-- START TEXT --
I want to detect all the android phone connected to my network by a wi-fi. I have used nmap but it is not showing any specific detail to get the android .can any thing is there by which I can detect at least a android is in my network.


  • Why do you want to know?
    – Zoredache
    Aug 6, 2012 at 15:17
  • It a project I am working on.
    – pradiptart
    Aug 7, 2012 at 5:57

2 Answers 2


Use MAC address vendor lookup and record all the MAC address prefixes for all the phone manufacturers that use Android. It's a heuristic but a pretty good one.

Use arp or arping to resolve IP addresses to MAC addresses.

  • In that case ,If other os is there and it is of same company which is having a android product then what to do we will say it is an android by simply look-up the mac ?It is not that much reliable,Is there any other method.
    – pradiptart
    Aug 7, 2012 at 5:56
  • And also if the same manufacturer is making the nic card for the computer then it is not correct .
    – pradiptart
    Aug 7, 2012 at 9:21

Only give a cert/key to devices that "register" with IT.
Record the MAC of the device when the user registered it.

You shouldn't have unauthorized devices on your network.
-- END TEXT --
-- START RECORD EXTRACTS --
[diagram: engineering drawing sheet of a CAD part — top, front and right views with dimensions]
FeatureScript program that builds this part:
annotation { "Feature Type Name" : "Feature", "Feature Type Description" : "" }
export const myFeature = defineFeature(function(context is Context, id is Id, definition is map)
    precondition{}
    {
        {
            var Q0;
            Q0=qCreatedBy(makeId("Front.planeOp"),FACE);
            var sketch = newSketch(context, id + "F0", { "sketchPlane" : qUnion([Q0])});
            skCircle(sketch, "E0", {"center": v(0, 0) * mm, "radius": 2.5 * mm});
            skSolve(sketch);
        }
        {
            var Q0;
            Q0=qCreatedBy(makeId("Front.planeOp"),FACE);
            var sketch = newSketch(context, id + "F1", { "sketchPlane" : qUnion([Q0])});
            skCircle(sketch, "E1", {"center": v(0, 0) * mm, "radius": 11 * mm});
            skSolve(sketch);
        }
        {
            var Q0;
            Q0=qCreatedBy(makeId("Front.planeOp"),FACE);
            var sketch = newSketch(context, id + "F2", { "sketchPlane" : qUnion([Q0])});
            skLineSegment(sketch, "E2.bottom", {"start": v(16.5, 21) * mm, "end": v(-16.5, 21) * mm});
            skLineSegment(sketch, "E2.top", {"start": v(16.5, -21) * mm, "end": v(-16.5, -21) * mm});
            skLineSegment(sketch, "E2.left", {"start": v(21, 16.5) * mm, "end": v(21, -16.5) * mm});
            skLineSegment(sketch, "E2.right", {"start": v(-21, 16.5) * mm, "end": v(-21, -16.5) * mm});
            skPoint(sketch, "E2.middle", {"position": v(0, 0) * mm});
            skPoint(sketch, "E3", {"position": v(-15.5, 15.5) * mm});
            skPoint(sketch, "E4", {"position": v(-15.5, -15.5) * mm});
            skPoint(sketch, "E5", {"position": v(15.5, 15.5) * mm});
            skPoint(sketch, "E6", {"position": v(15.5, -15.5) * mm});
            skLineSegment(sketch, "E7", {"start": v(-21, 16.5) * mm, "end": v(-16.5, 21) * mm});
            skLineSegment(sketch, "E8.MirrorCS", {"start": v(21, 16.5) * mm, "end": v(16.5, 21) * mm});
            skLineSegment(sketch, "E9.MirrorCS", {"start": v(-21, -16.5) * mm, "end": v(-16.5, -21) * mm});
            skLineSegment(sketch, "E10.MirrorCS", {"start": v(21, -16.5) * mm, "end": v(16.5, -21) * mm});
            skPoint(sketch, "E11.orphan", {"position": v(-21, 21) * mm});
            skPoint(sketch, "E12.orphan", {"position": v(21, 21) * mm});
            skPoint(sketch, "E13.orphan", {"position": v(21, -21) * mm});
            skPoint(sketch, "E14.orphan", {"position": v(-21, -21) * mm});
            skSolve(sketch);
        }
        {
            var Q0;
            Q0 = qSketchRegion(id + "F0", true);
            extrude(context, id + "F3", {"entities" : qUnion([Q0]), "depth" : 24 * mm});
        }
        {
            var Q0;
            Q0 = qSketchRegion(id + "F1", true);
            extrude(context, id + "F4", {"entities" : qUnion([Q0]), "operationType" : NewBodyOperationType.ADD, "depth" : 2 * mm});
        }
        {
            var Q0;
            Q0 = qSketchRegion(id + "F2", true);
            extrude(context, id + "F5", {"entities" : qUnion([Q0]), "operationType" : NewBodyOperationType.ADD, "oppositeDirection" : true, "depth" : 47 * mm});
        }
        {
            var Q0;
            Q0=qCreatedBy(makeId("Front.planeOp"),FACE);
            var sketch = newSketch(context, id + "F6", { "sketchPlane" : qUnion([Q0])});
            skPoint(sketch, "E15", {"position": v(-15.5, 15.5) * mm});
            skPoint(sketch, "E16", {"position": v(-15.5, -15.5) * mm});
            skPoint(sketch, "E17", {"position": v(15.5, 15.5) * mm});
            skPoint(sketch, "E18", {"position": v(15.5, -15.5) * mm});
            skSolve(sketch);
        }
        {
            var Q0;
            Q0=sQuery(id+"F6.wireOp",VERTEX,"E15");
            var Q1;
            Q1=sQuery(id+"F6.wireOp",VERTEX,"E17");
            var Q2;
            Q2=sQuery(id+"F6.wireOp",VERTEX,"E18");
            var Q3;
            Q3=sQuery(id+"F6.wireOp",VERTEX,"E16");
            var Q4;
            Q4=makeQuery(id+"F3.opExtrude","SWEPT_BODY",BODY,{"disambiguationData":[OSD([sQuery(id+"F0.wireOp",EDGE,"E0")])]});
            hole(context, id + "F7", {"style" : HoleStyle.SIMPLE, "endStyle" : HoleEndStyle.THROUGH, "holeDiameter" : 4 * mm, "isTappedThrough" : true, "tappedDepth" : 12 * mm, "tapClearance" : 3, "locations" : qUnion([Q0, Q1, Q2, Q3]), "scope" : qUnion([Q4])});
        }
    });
-- END RECORD EXTRACTS --
### YOUR TASKS:
- 1) Decide whether each statement agrees with the Android detection thread. Answer yes or no for each, and quote the deciding words from the thread.
(a) The person asking had already tried nmap.
(b) The first answer presents MAC vendor lookup as a certain method.
(c) The second answer advises recording a device's MAC when the user registers it.
- 2) Extend the Android detection thread beyond its final line.

### ANSWERS IN ORDER:
- 1)
(a) Yes: "I have used nmap but it is not showing any specific detail to get the android"
(b) No: "It's a heuristic but a pretty good one."
(c) Yes: "Record the MAC of the device when the user registered it."

- 2)
  • 1
    That's a bit harsh now a days. The better solution is to create two subnets, one for company-owned devices and another for everyone else. Obviously you restrict the everyone-else subnet and wireless network to only go directly to the internet and bypass all corporate resources. Aug 6, 2012 at 14:25
  • We do have a "Visitor" WiFi network, but it can't get to anything corporate, not our public e-mail or anything else. If they're happy with that, the password is posted at the front desk. Most people with Androids want their e-mail or something similar, so we've got the registration process.
    – Chris S
    Aug 6, 2012 at 14:29
  • What we do is exactly what Brent mentioned above. One thing I'll add is with so many internet heavy smartphones, we have basically put that network on extreme low priority QOS - anything can take the bandwidth away from that network as needed. As for the email, why not just allow access to that server by the devices? I would assume when you said 'public e-mail' its normally accessible from outside of your network, meaning that its appropriately secured in such a way that allowing users to access the server from the visitor network would not be a concern.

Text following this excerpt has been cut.